Golden State, the defending champs, the league’s Number 1 team with the league’s most valuable player, Stephen Curry, represents the Western Conference versus the Eastern Conference champions, the Cleveland Cavaliers and their star forward, LeBron James, acclaimed as the best player in basketball.
Whether or not James is the best player in basketball, both the Warriors and the Cavs are now converged upon his city to play out Games 3 and 4 of this best of seven series. The number of games left to play depends solely upon the performance of James and the Cavaliers. It’s his chance to make good on that claim. The results from last night, Wednesday, and tomorrow, Friday, will determine if the series is tied 2-2, led by the Warriors 3-1 or swept by them in four games.
The Warriors’ dominance over the Cavs in Games 1 and 2, or the Cavs’ inability to compete for four quarters in each of those games has even caused Cavaliers and James fans to see the words currently written on the wall.
Golden State, who has home court advantage, only needs two more wins to repeat as champs. Even with Kyrie Irving and Kevin Love, two prominent Cav players who were unable to play in last year’s Finals because of injury, the Cavs are still having difficulty defeating Golden State.
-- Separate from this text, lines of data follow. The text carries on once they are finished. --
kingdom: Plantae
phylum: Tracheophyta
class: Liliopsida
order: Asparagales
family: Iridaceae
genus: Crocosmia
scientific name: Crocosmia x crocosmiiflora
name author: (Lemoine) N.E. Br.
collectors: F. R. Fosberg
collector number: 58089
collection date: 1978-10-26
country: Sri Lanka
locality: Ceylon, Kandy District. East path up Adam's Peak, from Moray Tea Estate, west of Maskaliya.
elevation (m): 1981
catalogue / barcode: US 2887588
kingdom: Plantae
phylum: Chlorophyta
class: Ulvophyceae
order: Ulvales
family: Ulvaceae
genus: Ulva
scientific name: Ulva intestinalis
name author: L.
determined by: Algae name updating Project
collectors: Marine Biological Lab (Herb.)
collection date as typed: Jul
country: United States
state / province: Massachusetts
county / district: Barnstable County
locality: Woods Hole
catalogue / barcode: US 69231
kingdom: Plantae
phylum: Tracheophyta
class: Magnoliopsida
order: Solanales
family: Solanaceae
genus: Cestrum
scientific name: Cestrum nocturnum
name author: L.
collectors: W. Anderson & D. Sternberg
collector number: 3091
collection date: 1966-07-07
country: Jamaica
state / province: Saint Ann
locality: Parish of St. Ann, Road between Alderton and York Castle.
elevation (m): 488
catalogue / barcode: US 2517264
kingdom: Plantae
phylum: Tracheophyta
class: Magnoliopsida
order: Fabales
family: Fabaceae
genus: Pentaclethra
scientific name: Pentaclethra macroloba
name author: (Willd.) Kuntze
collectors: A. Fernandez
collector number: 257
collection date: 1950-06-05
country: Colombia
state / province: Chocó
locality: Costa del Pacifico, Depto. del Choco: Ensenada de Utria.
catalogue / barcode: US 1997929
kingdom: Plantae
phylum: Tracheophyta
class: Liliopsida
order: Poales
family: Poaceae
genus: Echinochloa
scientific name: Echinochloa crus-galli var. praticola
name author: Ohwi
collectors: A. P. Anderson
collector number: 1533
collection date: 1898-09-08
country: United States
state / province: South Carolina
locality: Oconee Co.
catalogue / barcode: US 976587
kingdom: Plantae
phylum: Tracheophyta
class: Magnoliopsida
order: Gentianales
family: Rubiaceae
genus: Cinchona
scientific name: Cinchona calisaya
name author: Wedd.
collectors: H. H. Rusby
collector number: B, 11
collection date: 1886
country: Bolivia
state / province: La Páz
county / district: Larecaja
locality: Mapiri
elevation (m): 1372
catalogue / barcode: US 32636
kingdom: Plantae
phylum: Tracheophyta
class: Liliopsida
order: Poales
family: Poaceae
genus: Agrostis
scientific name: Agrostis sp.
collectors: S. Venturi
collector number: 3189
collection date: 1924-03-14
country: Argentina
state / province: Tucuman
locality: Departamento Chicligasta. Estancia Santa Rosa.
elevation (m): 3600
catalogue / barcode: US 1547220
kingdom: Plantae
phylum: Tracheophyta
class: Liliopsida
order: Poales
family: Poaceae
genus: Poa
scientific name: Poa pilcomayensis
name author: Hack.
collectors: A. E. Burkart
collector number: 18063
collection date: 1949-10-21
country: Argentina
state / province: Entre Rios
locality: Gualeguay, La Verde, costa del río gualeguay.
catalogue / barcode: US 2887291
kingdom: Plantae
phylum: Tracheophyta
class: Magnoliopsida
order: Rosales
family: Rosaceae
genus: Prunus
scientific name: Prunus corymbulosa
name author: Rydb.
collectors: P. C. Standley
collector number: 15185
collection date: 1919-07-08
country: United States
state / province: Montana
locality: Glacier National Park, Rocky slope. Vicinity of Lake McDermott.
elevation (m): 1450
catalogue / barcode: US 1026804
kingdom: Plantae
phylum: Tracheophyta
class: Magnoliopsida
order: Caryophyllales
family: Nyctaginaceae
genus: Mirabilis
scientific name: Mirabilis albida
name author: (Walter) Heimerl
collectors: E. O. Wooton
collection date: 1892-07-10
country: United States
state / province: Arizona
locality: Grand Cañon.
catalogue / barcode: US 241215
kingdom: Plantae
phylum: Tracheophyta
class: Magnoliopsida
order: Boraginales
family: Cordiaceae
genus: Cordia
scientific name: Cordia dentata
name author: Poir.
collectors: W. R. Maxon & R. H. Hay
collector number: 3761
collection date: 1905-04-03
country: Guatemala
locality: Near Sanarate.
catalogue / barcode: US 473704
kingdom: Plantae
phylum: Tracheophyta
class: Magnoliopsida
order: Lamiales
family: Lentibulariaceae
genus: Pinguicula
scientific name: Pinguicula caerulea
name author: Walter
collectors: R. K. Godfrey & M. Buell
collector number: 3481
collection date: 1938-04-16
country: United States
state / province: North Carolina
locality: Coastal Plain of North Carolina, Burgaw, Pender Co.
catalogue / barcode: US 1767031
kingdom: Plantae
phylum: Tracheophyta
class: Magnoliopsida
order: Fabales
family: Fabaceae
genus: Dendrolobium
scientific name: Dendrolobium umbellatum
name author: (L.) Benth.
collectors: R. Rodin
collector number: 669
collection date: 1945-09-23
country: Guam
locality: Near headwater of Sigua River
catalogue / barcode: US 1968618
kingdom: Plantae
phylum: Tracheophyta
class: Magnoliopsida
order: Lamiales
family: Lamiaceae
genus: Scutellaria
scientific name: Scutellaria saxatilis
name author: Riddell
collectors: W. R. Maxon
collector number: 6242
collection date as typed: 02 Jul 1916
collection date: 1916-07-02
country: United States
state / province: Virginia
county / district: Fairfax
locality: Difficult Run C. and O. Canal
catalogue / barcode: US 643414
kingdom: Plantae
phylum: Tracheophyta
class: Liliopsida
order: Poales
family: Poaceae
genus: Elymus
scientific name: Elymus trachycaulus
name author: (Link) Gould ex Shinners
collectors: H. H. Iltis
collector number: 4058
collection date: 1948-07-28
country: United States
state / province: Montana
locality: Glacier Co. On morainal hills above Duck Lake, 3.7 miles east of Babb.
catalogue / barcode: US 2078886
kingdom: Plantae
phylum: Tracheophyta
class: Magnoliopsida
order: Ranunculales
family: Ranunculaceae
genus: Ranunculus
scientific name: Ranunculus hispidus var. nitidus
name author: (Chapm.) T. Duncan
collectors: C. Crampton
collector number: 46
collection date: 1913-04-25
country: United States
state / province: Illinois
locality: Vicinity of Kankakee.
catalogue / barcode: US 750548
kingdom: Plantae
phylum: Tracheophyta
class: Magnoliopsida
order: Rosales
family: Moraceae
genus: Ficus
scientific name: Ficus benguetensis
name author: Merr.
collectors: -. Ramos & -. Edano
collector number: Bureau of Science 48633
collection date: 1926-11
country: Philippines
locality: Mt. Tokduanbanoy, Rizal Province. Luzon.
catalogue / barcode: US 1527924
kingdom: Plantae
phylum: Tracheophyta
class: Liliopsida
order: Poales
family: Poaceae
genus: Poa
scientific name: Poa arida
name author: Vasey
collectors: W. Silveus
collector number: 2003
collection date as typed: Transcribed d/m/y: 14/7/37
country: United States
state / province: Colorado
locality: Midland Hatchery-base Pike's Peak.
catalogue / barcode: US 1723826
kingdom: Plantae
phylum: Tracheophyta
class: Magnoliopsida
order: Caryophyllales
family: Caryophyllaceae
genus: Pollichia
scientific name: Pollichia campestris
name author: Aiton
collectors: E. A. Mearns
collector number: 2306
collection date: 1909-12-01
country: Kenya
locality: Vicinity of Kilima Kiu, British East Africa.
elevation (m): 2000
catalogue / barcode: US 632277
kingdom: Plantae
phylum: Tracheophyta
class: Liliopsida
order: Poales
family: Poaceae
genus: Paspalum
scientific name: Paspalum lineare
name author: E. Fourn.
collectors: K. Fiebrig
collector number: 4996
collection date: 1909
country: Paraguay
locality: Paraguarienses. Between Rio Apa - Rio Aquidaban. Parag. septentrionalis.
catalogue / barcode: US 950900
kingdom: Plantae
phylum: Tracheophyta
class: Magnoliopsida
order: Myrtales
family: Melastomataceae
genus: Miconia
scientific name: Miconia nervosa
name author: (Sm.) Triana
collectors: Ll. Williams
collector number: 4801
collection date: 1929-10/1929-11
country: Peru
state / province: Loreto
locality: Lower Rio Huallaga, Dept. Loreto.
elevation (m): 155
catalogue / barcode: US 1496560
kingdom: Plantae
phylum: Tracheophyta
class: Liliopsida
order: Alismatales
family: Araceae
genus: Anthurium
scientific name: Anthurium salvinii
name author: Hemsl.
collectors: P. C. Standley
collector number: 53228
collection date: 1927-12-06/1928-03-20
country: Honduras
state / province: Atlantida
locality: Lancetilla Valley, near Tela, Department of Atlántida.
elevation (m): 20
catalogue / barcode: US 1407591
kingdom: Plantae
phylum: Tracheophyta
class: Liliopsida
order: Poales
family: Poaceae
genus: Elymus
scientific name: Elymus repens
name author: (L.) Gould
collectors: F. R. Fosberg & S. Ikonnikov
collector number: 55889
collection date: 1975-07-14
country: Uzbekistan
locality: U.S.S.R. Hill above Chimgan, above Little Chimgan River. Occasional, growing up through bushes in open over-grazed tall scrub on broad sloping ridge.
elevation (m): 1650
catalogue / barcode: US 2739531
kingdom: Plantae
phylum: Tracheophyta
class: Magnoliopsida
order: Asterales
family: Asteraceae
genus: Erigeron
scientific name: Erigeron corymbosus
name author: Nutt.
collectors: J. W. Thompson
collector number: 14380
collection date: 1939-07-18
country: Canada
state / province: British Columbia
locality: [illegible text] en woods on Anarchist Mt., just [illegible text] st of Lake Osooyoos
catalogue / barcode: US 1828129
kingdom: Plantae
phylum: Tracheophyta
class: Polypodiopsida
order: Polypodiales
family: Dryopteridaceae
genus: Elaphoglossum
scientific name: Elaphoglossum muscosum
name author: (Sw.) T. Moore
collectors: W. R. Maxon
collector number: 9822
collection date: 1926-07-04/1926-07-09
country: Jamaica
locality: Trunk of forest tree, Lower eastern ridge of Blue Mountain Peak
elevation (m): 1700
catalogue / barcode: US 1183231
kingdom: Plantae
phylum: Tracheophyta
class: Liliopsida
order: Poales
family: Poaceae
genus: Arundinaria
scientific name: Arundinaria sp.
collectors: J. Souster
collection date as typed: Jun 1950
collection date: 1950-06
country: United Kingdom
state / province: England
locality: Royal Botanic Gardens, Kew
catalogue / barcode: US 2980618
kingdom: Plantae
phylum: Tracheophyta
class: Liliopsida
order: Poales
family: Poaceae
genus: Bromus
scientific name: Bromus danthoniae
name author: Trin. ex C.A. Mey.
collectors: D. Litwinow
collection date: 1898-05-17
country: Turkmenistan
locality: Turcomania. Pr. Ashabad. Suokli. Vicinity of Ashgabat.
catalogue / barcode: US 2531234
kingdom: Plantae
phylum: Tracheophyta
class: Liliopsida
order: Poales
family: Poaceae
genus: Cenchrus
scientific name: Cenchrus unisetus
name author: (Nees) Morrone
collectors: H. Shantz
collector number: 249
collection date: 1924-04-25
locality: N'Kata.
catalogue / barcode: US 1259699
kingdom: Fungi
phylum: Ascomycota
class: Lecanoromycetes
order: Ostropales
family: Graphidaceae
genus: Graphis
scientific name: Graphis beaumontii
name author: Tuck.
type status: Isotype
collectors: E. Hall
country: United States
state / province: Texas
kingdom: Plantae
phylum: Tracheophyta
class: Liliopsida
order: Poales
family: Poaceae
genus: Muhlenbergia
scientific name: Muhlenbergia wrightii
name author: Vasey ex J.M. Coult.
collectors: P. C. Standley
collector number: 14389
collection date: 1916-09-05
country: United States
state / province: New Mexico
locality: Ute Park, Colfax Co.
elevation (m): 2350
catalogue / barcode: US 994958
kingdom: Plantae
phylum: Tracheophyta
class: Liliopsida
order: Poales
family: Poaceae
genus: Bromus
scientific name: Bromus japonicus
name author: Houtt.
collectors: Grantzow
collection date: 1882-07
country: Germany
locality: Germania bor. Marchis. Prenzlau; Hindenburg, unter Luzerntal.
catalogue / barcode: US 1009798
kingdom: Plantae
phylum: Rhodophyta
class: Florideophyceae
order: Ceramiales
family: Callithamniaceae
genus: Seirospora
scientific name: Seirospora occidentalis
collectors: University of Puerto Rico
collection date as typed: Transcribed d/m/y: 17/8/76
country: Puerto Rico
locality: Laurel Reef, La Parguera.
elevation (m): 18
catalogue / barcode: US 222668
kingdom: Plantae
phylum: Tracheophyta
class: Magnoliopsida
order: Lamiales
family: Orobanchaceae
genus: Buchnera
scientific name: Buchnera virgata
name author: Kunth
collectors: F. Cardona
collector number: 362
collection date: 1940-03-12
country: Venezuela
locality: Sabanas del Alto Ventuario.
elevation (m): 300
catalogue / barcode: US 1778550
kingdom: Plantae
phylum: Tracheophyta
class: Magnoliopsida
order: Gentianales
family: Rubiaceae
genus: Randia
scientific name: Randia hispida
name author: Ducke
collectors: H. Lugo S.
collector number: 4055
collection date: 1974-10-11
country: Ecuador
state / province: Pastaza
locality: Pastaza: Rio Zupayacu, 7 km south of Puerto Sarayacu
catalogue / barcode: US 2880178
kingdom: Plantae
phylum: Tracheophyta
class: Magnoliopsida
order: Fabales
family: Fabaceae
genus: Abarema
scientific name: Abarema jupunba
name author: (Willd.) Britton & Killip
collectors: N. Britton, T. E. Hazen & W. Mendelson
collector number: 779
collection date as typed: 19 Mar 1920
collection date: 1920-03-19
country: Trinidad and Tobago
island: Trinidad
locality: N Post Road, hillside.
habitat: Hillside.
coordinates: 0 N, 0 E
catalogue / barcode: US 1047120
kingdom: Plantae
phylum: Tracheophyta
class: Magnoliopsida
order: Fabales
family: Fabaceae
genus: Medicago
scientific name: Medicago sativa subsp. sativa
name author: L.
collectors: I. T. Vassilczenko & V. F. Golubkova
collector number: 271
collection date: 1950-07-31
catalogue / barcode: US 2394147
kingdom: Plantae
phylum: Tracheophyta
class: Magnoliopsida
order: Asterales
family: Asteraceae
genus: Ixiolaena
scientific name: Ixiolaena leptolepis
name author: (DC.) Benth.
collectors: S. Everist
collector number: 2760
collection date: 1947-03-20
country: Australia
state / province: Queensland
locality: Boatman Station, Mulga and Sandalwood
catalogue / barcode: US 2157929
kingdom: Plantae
Is Golden State really that good, or are the Cavaliers, the best team in the east, not good enough? They have no answers for the Warriors defensively. They’re not making the adjustments and are getting blown out on fast breaks.
Golden State’s arsenal of weapons have gone unmatched. In Game 1, their bench subsidized the low scoring of Curry and Klay Thompson by contributing 45 of the team’s 104 points—35 more than were scored by Cleveland’s bench.
“We pick each other up,” said back-up guard Shaun Livingston, whose 20 points were instrumental to the win. “We believe in each other, and we just fight.”
Who would have expected Leandro Barbosa to come off the bench after suffering a recent back injury to shoot five-for-five, 11 points. Cleveland didn’t.
“We play a lot of people, and we feel like we have a lot of talent on the bench that can come in and score when we need it,” stated Warriors head coach Steve Kerr. “This has been our team the last couple of years.”
The outcome of Games 3 and 4 last night and tomorrow, Friday, also determines if the series returns to Golden State’s Oracle Arena for Game 5 Monday, and then back to Cleveland next Thursday for Game 6.
Golden State, who hasn’t been shy or passive at all about scoring on the road, especially in Cleveland where they beat the Cavs last season, winning the championship, realizes that things could be different in Cleveland during these two games, and that the series isn’t over yet.
“There’s no point in celebrating or jumping up and down saying, ‘Look at us,’” said Curry. “We’re two games away from winning a championship, but we still have to go out and get the job done.” He’s certainly aware that they had to come from behind—down 3-1—against the Oklahoma Thunder to reach this point.
“It’s a trap to think that we’ve figured things out, that we have the perfect formula to beat Cleveland, and they have no chance in the series,” said Curry. “That’s not how we’re supposed to think.”